Save clean-up time by dropping the broccolini into the boiling pasta during the last minute. Close your eyes while eating, and imagine yourself on a sidewalk cafe in Genoa.

  • Wonton Soup: Go to Trader Joe’s (or a supermarket, but TJ’s are the best) and buy two bags of frozen veggie dumplings. Ignore the recipe step that instructs how to make your own. If you do, this soup is ridiculously easy; 15 minutes to put together.
    • Use any veggies you have on hand (bok choy rocks this)
    • Chinese cooking wine is a must. Buy it here. You’ll use it again and again, I promise.
    • Substitute veggie stock for chicken stock; go for No Chicken Broth if your store has it.

BONUS: Considering a road trip this summer? Don’t leave home without these phone apps:

Happy Cow: Like Yelp, but for vegetarian, vegetarian-friendly, and vegan restaurants. The easiest way to find a healthy meal when you are in the middle of friggin’ nowhere. I became a believer when it led us to a coffee shop in the basement of a lightly-trafficked book store a few miles outside of Pigeon Forge, TN, that served a TLT sandwich – tempeh, lettuce and tomato. (No, we did not stop at Dollywood).
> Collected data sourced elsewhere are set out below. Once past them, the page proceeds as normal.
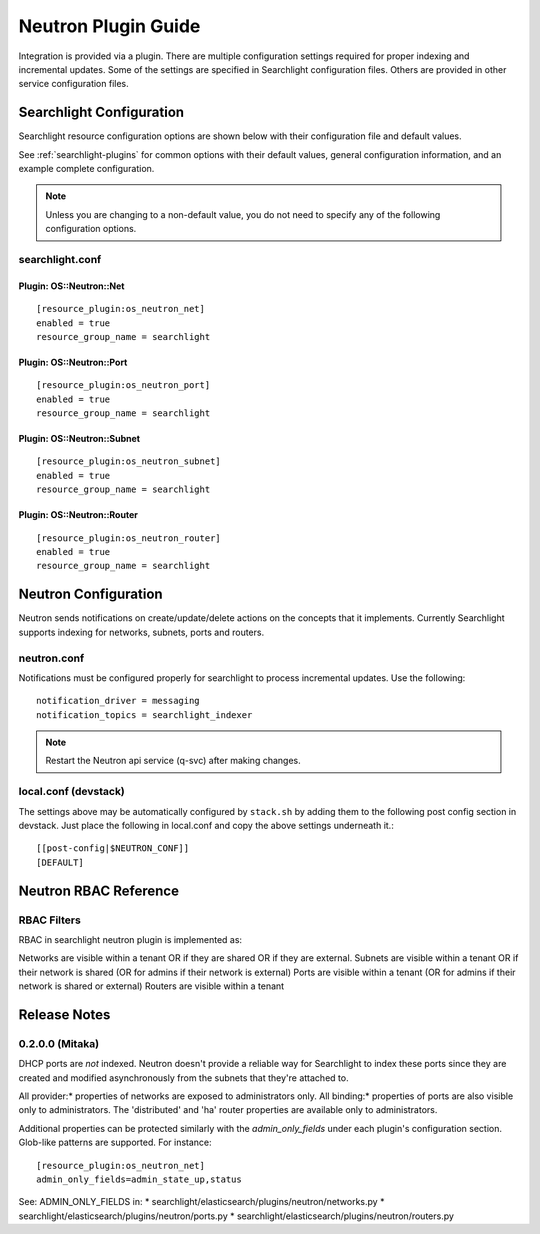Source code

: ..
    c) Copyright 2016 Hewlett-Packard Enterprise Development Company, L.P.

    Licensed under the Apache License, Version 2.0 (the "License"); you may
    not use this file except in compliance with the License. You may obtain
    a copy of the License at

        http://www.apache.org/licenses/LICENSE-2.0

    Unless required by applicable law or agreed to in writing, software
    distributed under the License is distributed on an "AS IS" BASIS, WITHOUT
    WARRANTIES OR CONDITIONS OF ANY KIND, either express or implied. See the
    License for the specific language governing permissions and limitations
    under the License.

********************
Neutron Plugin Guide
********************

Integration is provided via a plugin. There are multiple configuration
settings required for proper indexing and incremental updates. Some of the
settings are specified in Searchlight configuration files. Others are
provided in other service configuration files.

Searchlight Configuration
=========================

Searchlight resource configuration options are shown below with their
configuration file and default values.

See :ref:`searchlight-plugins` for common options with their default values,
general configuration information, and an example complete configuration.

.. note::

    Unless you are changing to a non-default value, you do not need to
    specify any of the following configuration options.

searchlight.conf
----------------

Plugin: OS::Neutron::Net
^^^^^^^^^^^^^^^^^^^^^^^^
::

    [resource_plugin:os_neutron_net]
    enabled = true
    resource_group_name = searchlight

Plugin: OS::Neutron::Port
^^^^^^^^^^^^^^^^^^^^^^^^^
::

    [resource_plugin:os_neutron_port]
    enabled = true
    resource_group_name = searchlight

Plugin: OS::Neutron::Subnet
^^^^^^^^^^^^^^^^^^^^^^^^^^^
::

    [resource_plugin:os_neutron_subnet]
    enabled = true
    resource_group_name = searchlight

Plugin: OS::Neutron::Router
^^^^^^^^^^^^^^^^^^^^^^^^^^^
::

    [resource_plugin:os_neutron_router]
    enabled = true
    resource_group_name = searchlight

Neutron Configuration
=====================

Neutron sends notifications on create/update/delete actions on the
concepts that it implements. Currently Searchlight supports indexing
for networks, subnets, ports and routers.

neutron.conf
------------

Notifications must be configured properly for searchlight to process
incremental updates. Use the following::

    notification_driver = messaging
    notification_topics = searchlight_indexer

.. note::

    Restart the Neutron api service (q-svc) after making changes.

local.conf (devstack)
---------------------

The settings above may be automatically configured by ``stack.sh``
by adding them to the following post config section in devstack.
Just place the following in local.conf and copy the above settings
underneath it.::

  [[post-config|$NEUTRON_CONF]]
  [DEFAULT]

Neutron RBAC Reference
======================

RBAC Filters
------------
RBAC in searchlight neutron plugin is implemented as::

Networks are visible within a tenant OR if they are shared OR if they are external.
Subnets are visible within a tenant OR if their network is shared (OR for admins if their network is external)
Ports are visible within a tenant (OR for admins if their network is shared or external)
Routers are visible within a tenant

Release Notes
=============

0.2.0.0 (Mitaka)
-----------------

DHCP ports are *not* indexed. Neutron doesn't provide a reliable way for
Searchlight to index these ports since they are created and modified
asynchronously from the subnets that they're attached to.

All provider:* properties of networks are exposed to administrators only.
All binding:* properties of ports are also visible only to administrators.
The 'distributed' and 'ha' router properties are available only to
administrators.

Additional properties can be protected similarly with the `admin_only_fields`
under each plugin's configuration section. Glob-like patterns are supported.
For instance::

    [resource_plugin:os_neutron_net]
    admin_only_fields=admin_state_up,status

See: ADMIN_ONLY_FIELDS in:
* searchlight/elasticsearch/plugins/neutron/networks.py
* searchlight/elasticsearch/plugins/neutron/ports.py
* searchlight/elasticsearch/plugins/neutron/routers.py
iExit: Who among us has never found themselves on a highway with an urgent need to pee, buy gas, or caffeine-up with a Diet Dr. Pepper? This app takes the guesswork out of exiting; it identifies gas prices, hotels, and restaurants at every exit. Don’t leave home without it.

Alltrails: The research is in: Forest bathing (a.k.a. walking or hiking in the woods) is good for us. It’s just about the only activity that keeps me sane on the road (the others are chugging Dr. Diet Pepper, eating sourdough pretzel nuggets, and Zoom pilates).

Vivino: Admit it: Deep in your dark past you have bought a bottle of wine because the label was pretty. Download this app and you’ll have no excuse to do that anymore.